### SELECTED EXCERPT:
Cody Pendant has asked for the wisdom of the Perl Monks concerning the following question:

I've had some success in the past extracting PDFs to HTML using the "pdftohtml" command-line utility.

With the PDFs I'm looking at now ... not so much.

What can I do to get started parsing PDFs with Perl and extracting the text from them in any usable way? The whole PDF::* hierarchy on CPAN is a bit of a mystery to me.



($_='kkvvttuu bbooppuuiiffss qqffssmm iibbddllffss')
=~y~b-v~a-z~s; print

Replies are listed 'Best First'.
Re: Extracting text from PDFs
by GrandFather (Saint) on Jan 10, 2007 at 00:25 UTC
Re: Extracting text from PDFs
by holli (Abbot) on Jan 10, 2007 at 10:07 UTC
    With the PDFs I'm looking at now ... not so much.
    Be aware that there are a lot pdf's out there that consist of images only, instead of "text in pdf format". It may be that this is the case with your files, too. To test: Fire up Acrobat and see if you can select, copy & paste some text. If not, you cannot extract text without using OCR.

    caveat: copy & pasting from a document may also be impossible if the usage of the pdf is restricted.


    holli, /regexed monk/

### ABOUT THIS EXERCISE:
In the forum thread on extracting text from PDFs, which command-line utility had the original poster used before to convert PDFs to HTML?

### DATA SUPPLIED:

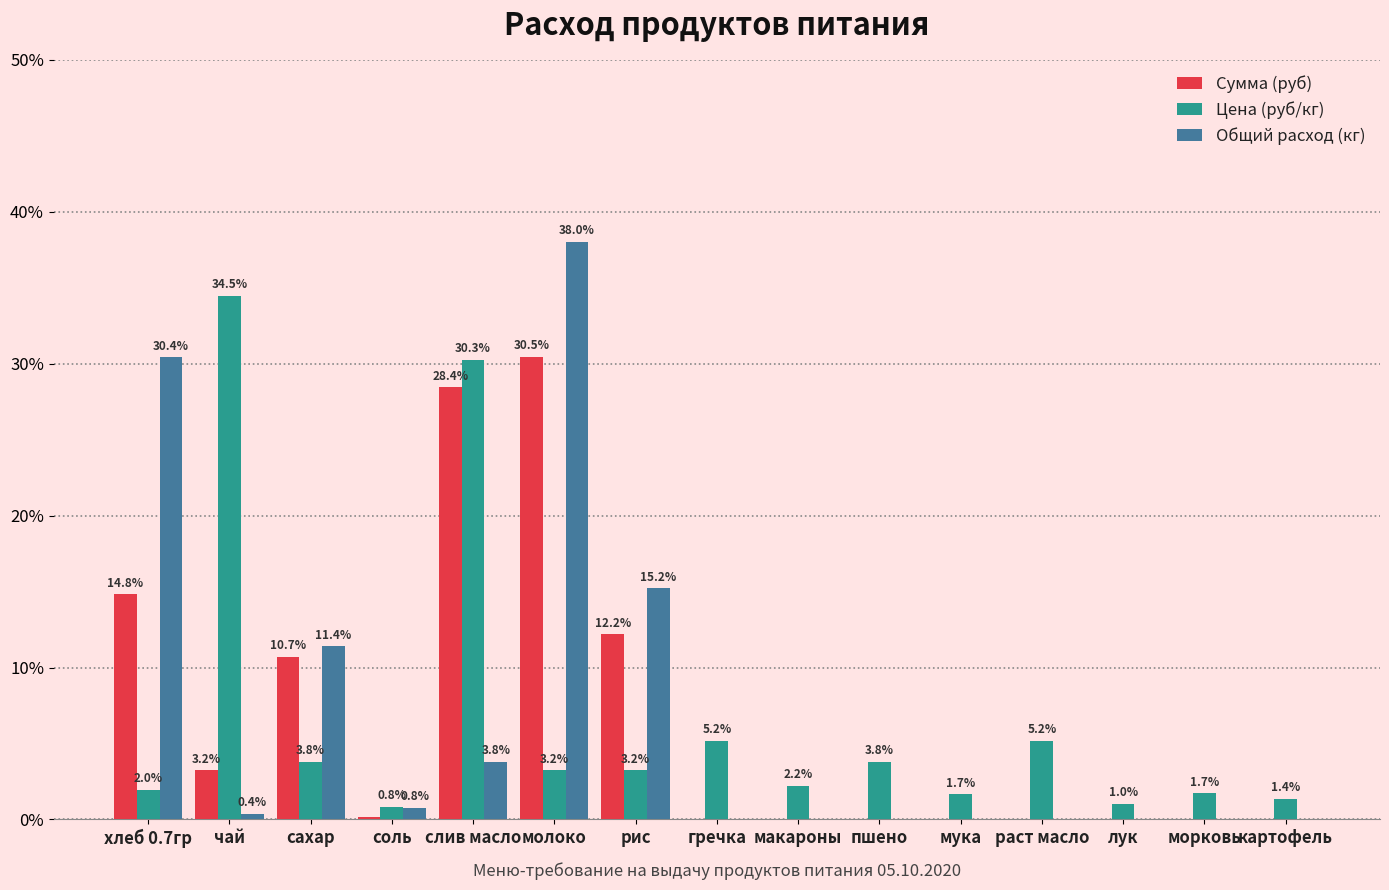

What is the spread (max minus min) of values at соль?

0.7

---

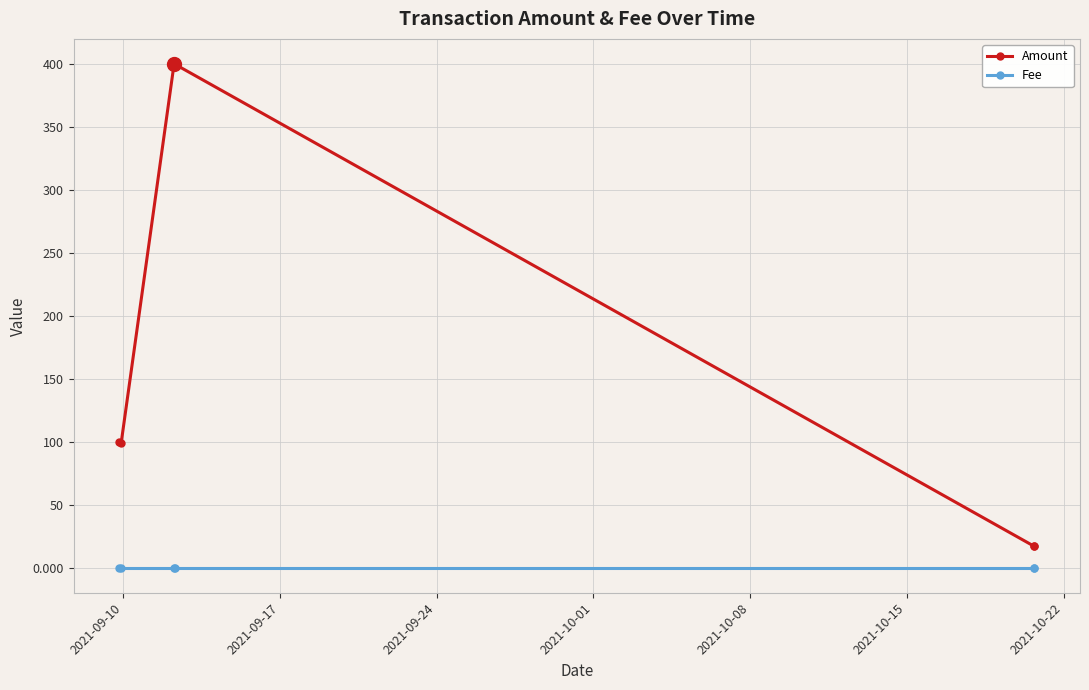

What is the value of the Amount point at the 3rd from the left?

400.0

### RESPONSE AREA:
pdftohtml